Dataset excerpts:

++++++++++

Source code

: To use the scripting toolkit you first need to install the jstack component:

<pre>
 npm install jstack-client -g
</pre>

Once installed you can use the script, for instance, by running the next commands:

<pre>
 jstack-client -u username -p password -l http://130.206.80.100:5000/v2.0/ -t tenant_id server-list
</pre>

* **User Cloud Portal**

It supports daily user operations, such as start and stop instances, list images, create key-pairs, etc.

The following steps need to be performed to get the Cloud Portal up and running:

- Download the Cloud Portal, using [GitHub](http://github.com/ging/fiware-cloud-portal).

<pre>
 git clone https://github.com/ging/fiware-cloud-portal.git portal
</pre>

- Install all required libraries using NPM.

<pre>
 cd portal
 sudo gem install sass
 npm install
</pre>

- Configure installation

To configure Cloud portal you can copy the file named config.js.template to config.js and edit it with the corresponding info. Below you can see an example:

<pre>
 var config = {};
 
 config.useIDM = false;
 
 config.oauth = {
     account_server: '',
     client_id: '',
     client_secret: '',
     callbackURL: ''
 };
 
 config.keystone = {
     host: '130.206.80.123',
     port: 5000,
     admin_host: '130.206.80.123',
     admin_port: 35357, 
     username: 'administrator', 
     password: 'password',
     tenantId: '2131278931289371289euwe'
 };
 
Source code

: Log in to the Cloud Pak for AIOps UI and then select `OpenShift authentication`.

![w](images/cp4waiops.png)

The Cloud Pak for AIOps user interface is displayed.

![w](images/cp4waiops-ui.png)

++++++++++

*Assignment*: Pull out all lines in the data above that include "github".

*Answer space*:
- Download the Cloud Portal, using [GitHub](http://github.com/ging/fiware-cloud-portal).
 git clone https://github.com/ging/fiware-cloud-portal.git portal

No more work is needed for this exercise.